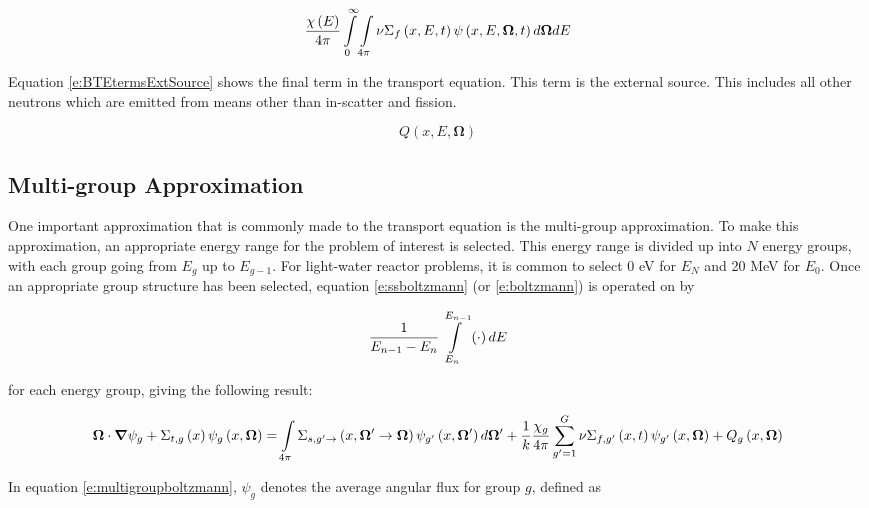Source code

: \begin{equation}\label{e:BTEtermsFissionSource}
\frac{\chi\left(E\right)}{4\pi} \intop_0^{\infty} \intop_{4\pi} \nu \Sigma_f\left(x,E,t\right) \psi\left(x,E,\bm \Omega,t\right) d\bm\Omega dE
\end{equation}

Equation \ref{e:BTEtermsExtSource} shows the final term in the transport equation.  This term is the external source.  This includes all other neutrons which are emitted from means other than in-scatter and fission.

\begin{equation}\label{e:BTEtermsExtSource}
Q\left(x,E,\bm\Omega\right)
\end{equation}

\subsection{Multi-group Approximation}

One important approximation that is commonly made to the transport equation is the multi-group approximation.  To make this approximation, an appropriate energy range for the problem of interest is selected.  This energy range is divided up into $N$ energy groups, with each group going from $E_g$ up to $E_{g-1}$.  For light-water reactor problems, it is common to select 0 eV for $E_N$ and 20 MeV for $E_0$.  Once an appropriate group structure has been selected, equation \ref{e:ssboltzmann} (or \ref{e:boltzmann}) is operated on by 

\begin{equation}
\frac{1}{E_{n-1} - E_n}\intop_{E_n}^{E_{n-1}}\left(\cdot\right)dE
\end{equation}

for each energy group, giving the following result:

\begin{dmath}\label{e:multigroupboltzmann}
{\bm \Omega \cdot \bm \nabla \psi_g + \Sigma_{t,g}\left(x\right)\psi_g\left(x,\bm \Omega\right) = \intop_{4\pi} \Sigma_{s,g'\rightarrow}\left(x,\bm \Omega' \rightarrow \bm \Omega\right) \psi_{g'}\left(x,\bm \Omega'\right) d\bm \Omega'} + {\frac{1}{k}\frac{\chi_g}{4\pi} \sum_{g'=1}^{G} \nu \Sigma_{f,g'}\left(x,t\right) \psi_{g'}\left(x,\bm \Omega\right) + Q_g\left(x,\bm \Omega\right)}
\end{dmath}

In equation \ref{e:multigroupboltzmann}, $\psi_g$ denotes the average angular flux for group $g$, defined as

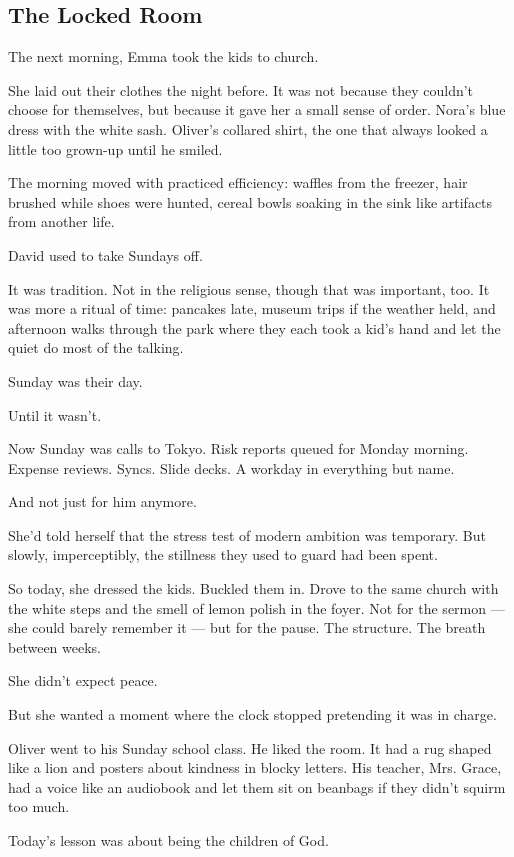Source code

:
\subsection{The Locked Room}

The next morning, Emma took the kids to church.

She laid out their clothes the night before. It was not because they couldn’t choose for themselves, but 
because it gave her a small sense of order. Nora’s blue dress with the white sash. Oliver’s collared shirt, 
the one that always looked a little too grown-up until he smiled.

The morning moved with practiced efficiency: waffles from the freezer, hair brushed while shoes were 
hunted, cereal bowls soaking in the sink like artifacts from another life. 

David used to take Sundays off.

It was tradition. Not in the religious sense, though that was important, too. It was more a ritual of 
time: pancakes late, museum trips if the weather held, and afternoon walks through the park where they 
each took a kid’s hand and let the quiet do most of the talking.

Sunday was their day.

Until it wasn’t.

Now Sunday was calls to Tokyo. Risk reports queued for Monday morning. Expense reviews. Syncs. Slide decks. 
A workday in everything but name.

And not just for him anymore.

She’d told herself that the stress test of modern ambition was temporary. But slowly, imperceptibly, the 
stillness they used to guard had been spent.

So today, she dressed the kids. Buckled them in. Drove to the same church with the white steps and the 
smell of lemon polish in the foyer. Not for the sermon --- she could barely remember it --- but for the 
pause. The structure. The breath between weeks.

She didn’t expect peace.

But she wanted a moment where the clock stopped pretending it was in charge.

Oliver went to his Sunday school class. He liked the room. It had a rug shaped like a lion and posters 
about kindness in blocky letters. His teacher, Mrs. Grace, had a voice like an audiobook and let them 
sit on beanbags if they didn’t squirm too much.

Today’s lesson was about being the children of God.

________________________________________

### What is expected
If you see a picture in the listing, skip it while copying everything else exactly.

### Response to the exercise
Source code

: \begin{equation}\label{e:BTEtermsFissionSource}
\frac{\chi\left(E\right)}{4\pi} \intop_0^{\infty} \intop_{4\pi} \nu \Sigma_f\left(x,E,t\right) \psi\left(x,E,\bm \Omega,t\right) d\bm\Omega dE
\end{equation}

Equation \ref{e:BTEtermsExtSource} shows the final term in the transport equation.  This term is the external source.  This includes all other neutrons which are emitted from means other than in-scatter and fission.

\begin{equation}\label{e:BTEtermsExtSource}
Q\left(x,E,\bm\Omega\right)
\end{equation}

\subsection{Multi-group Approximation}

One important approximation that is commonly made to the transport equation is the multi-group approximation.  To make this approximation, an appropriate energy range for the problem of interest is selected.  This energy range is divided up into $N$ energy groups, with each group going from $E_g$ up to $E_{g-1}$.  For light-water reactor problems, it is common to select 0 eV for $E_N$ and 20 MeV for $E_0$.  Once an appropriate group structure has been selected, equation \ref{e:ssboltzmann} (or \ref{e:boltzmann}) is operated on by 

\begin{equation}
\frac{1}{E_{n-1} - E_n}\intop_{E_n}^{E_{n-1}}\left(\cdot\right)dE
\end{equation}

for each energy group, giving the following result:

\begin{dmath}\label{e:multigroupboltzmann}
{\bm \Omega \cdot \bm \nabla \psi_g + \Sigma_{t,g}\left(x\right)\psi_g\left(x,\bm \Omega\right) = \intop_{4\pi} \Sigma_{s,g'\rightarrow}\left(x,\bm \Omega' \rightarrow \bm \Omega\right) \psi_{g'}\left(x,\bm \Omega'\right) d\bm \Omega'} + {\frac{1}{k}\frac{\chi_g}{4\pi} \sum_{g'=1}^{G} \nu \Sigma_{f,g'}\left(x,t\right) \psi_{g'}\left(x,\bm \Omega\right) + Q_g\left(x,\bm \Omega\right)}
\end{dmath}

In equation \ref{e:multigroupboltzmann}, $\psi_g$ denotes the average angular flux for group $g$, defined as

Source code

:
\subsection{The Locked Room}

The next morning, Emma took the kids to church.

She laid out their clothes the night before. It was not because they couldn’t choose for themselves, but 
because it gave her a small sense of order. Nora’s blue dress with the white sash. Oliver’s collared shirt, 
the one that always looked a little too grown-up until he smiled.

The morning moved with practiced efficiency: waffles from the freezer, hair brushed while shoes were 
hunted, cereal bowls soaking in the sink like artifacts from another life. 

David used to take Sundays off.

It was tradition. Not in the religious sense, though that was important, too. It was more a ritual of 
time: pancakes late, museum trips if the weather held, and afternoon walks through the park where they 
each took a kid’s hand and let the quiet do most of the talking.

Sunday was their day.

Until it wasn’t.

Now Sunday was calls to Tokyo. Risk reports queued for Monday morning. Expense reviews. Syncs. Slide decks. 
A workday in everything but name.

And not just for him anymore.

She’d told herself that the stress test of modern ambition was temporary. But slowly, imperceptibly, the 
stillness they used to guard had been spent.

So today, she dressed the kids. Buckled them in. Drove to the same church with the white steps and the 
smell of lemon polish in the foyer. Not for the sermon --- she could barely remember it --- but for the 
pause. The structure. The breath between weeks.

She didn’t expect peace.

But she wanted a moment where the clock stopped pretending it was in charge.

Oliver went to his Sunday school class. He liked the room. It had a rug shaped like a lion and posters 
about kindness in blocky letters. His teacher, Mrs. Grace, had a voice like an audiobook and let them 
sit on beanbags if they didn’t squirm too much.

Today’s lesson was about being the children of God.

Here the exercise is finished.